Referrals to the Department of Justice.

(a) The CFO, through the FMS cross-servicing agreement and by direct action, refers to DOJ for litigation all claims on which aggressive collection actions have been taken but which could not be collected, compromised, suspended or terminated. Referrals are made as early as possible, consistent with aggressive agency collection action, and within the period for bringing a timely suit against the debtor. Unless otherwise provided by DOJ regulations or procedures, USAID refers for litigation debts of more than $2,500 but less than $1,000,000 to the Department of Justice's Nationwide Central Intake Facility as required by the Claims Collection Litigation Report (CCLR) instructions. Debts of over Start Printed Page 17665$1,000,000 shall be referred to the Civil Division at the Department of Justice.

(b) The CFO will clearly indicate on the CCLR the actions the DOJ should take on the referred claim.

Subpart H—Mandatory Transfer of Delinquent Debt to Financial Management Service (FMS) of the Department of Treasury

Mandatory transfer of debts to FMS—general.

(a) USAID's procedures call for transfer of legally enforceable debt to FMS 90 days after the Bill for Collection or demand letter is issued. A debt is legally enforceable if there has been a final agency determination that the debt, in the amount stated, is due and there are no legal bars to collection action. A debt is not considered legally enforceable for purposes of mandatory transfer to FMS if a debt is the subject of a pending administrative review process required by statute or regulation and collection action during the review process is prohibited.
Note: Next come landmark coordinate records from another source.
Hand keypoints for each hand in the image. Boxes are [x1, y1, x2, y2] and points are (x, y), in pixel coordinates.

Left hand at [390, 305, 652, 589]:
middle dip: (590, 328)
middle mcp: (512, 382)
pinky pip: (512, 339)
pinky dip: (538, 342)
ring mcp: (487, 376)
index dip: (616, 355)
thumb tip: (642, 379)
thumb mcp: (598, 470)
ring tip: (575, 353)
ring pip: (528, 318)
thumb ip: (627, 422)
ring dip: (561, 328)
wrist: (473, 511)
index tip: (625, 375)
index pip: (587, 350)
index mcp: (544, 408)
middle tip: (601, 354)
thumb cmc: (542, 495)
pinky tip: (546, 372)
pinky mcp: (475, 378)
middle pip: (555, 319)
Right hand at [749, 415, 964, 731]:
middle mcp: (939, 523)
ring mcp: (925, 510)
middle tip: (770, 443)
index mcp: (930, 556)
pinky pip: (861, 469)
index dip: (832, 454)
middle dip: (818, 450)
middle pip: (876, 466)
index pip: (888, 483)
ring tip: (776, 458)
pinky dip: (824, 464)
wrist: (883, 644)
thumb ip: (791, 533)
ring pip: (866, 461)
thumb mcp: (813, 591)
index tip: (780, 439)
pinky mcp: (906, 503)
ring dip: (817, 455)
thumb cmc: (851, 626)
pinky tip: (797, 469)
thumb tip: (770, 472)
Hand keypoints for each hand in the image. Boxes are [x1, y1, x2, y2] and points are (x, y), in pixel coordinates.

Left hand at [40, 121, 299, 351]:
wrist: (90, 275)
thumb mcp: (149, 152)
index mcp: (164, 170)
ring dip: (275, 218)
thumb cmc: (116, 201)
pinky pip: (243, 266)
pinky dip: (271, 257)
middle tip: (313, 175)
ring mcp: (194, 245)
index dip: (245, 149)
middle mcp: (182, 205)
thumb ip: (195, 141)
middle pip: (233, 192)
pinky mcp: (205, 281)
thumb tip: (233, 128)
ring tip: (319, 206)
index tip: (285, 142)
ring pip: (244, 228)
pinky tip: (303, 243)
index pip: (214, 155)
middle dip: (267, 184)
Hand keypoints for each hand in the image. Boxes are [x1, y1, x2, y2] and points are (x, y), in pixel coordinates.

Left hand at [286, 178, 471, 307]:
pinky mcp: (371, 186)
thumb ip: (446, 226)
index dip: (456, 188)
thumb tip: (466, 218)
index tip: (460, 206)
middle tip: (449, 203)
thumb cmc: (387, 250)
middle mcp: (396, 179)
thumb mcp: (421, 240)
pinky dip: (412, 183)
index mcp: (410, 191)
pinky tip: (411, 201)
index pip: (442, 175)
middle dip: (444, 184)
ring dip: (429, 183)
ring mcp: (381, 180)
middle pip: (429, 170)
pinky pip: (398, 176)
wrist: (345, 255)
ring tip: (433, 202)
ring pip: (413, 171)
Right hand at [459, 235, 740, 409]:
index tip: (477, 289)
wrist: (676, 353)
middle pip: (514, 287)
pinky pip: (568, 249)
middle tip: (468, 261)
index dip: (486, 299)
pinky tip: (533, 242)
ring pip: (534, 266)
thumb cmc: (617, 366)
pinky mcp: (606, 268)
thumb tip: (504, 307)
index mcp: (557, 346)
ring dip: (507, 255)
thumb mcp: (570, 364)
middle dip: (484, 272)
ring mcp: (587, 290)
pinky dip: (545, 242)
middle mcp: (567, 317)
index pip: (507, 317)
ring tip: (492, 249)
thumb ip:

(b) Except as set forth in paragraph (a) of this section, USAID will transfer any debt covered by this part that is more than 180 days delinquent to FMS for debt collection services. A debt is considered 180 days delinquent for purposes of this section if it is 180 days past due and is legally enforceable.

Exceptions to mandatory transfer.

USAID is not required to transfer a debt to FMS pursuant to § 213.37(b) during such period of time that the debt:

(a) Is in litigation or foreclosure;

(b) Is scheduled for sale;

(c) Is at a private collection contractor;

(d) Is at a debt collection center if the debt has been referred to a Treasury-designated debt collection center;

(e) Is being collected by internal offset; or

(f) Is covered by an exemption granted by Treasury

Start Signature

Dated: April 4, 2002.

Linda Porter,

Authorized Representative, Agency for International Development.